When looking at Auston Matthews’ next contract with the Leafs, term was a significant consideration. It doesn’t seem as likely with Nylander. He took a six year deal last time because the goal was to get him to free agency as quickly as possible. The Leafs bought up as much as they could but here he is. There is no reason to believe he doesn’t want an eight year deal.
Cap hit wise there are a number of favourable comparables that will keep William Nylander’s deal in check. The sports radio alarmist talk of Nylander becoming a $10M+ player is something that can be thrown out the window as Pastrnak, Panarin, Marner, and (LOL) Huberdeau are the only wingers slated to earn that next season. Nylander’s agent negotiated $9.75M for Johnny Gaudreau last summer with the belief that money was left on the table from other organizations, that might be the best measuring stick even if players like the Tkachuks, Kaprizov, and Laine should point towards a number even lower than that.
On Nylander’s last deal, his contract ate up 8.76% of the available cap space. Assuming the cap goes up to $83.5M for next season, maintaining that same number means Nylander would earn around $7.5M. You can probably scratch that idea. Using Patrik Laine as a recent example, he took up 10.55% of the salary cap, and for next season that would equal an $8.8M cap hit for William Nylander. What a lovely vanity number. A vanity that Willy would likely trade for more actual money, and since the year that Nylander’s contract would actually take effect some are predicting the salary cap to be $86.5M, the potential Nylander AAV would be $9.1M.
There is also the Evolving Hockey contract projection for Nylander to consider and comparing his production from 2021-22 on a $83.5M cap, Nylander would get $9.6M AAV on a 7 year deal.

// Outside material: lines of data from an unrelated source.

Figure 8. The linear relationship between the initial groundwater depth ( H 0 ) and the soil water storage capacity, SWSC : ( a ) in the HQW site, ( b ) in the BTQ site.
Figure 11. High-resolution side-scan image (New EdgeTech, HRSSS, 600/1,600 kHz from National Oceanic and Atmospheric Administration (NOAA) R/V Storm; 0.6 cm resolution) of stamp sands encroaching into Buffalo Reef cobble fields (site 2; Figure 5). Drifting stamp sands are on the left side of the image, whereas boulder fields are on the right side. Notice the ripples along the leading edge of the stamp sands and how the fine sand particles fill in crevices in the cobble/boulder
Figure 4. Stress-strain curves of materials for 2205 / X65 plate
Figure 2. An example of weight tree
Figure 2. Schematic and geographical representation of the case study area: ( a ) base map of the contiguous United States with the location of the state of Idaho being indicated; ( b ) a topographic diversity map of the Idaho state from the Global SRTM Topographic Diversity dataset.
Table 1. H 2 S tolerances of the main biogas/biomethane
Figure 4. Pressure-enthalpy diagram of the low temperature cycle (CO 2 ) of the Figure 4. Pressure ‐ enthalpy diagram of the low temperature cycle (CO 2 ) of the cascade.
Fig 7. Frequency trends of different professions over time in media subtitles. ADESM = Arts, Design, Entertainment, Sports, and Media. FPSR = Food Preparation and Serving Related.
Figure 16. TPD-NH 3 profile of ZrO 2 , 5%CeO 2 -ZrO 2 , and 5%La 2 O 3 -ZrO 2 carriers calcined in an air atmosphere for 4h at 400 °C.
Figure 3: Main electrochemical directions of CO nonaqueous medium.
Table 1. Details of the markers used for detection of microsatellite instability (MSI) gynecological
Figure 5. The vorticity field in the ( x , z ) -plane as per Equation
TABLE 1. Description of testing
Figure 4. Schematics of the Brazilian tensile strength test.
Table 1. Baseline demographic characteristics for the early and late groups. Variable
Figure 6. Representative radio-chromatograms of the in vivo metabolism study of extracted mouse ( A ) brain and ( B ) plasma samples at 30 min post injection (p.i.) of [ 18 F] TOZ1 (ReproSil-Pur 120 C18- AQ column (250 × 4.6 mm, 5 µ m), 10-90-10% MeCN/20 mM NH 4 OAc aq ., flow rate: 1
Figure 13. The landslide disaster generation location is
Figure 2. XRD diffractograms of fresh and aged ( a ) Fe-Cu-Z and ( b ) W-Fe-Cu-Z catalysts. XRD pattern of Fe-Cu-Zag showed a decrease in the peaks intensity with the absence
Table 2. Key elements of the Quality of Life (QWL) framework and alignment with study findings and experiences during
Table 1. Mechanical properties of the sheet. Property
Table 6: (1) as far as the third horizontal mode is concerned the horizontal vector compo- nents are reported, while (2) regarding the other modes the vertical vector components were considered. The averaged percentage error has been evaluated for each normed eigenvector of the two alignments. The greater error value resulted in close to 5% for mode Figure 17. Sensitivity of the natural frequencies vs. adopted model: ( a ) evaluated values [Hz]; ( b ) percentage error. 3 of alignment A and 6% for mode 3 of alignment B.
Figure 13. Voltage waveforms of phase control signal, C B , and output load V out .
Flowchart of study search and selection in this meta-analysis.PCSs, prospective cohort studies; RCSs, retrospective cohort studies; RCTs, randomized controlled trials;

And that was prior to Nylander’s career year this season. The next version might make the case for $10M.
How it plays out
In many ways the fact that Nylander’s contract comes up before Marner’s is both a blessing and a curse. If the goal is to keep the band together, Nylander’s contract is far more likely to be the reasonable one and gives Toronto the opportunity to run it back for a least one more season and have the safety net of Nylander under contract while determining whether Marner’s contract demands are reasonable or not.
On the other hand, Nylander at $6.9M with one year left on his contract might be the most easily moveable asset of the Leafs core if they are wanting to shake things up. They can move on quickly this summer but in doing so they might be giving a lot of leverage to other Leafs core players in their upcoming negotiations as well.
The other things to consider with Nylander is that he’s been very healthy throughout his career. His numbers are also on an upward trajectory over the past couple of seasons. And if you assume he might have the endurance of his father, he could manage a productive career well into his late 30s. Betting on Nylander seems like a safe bet. If there is a path to a long term deal with an AAV under $10M, the Leafs would be wise to act on it.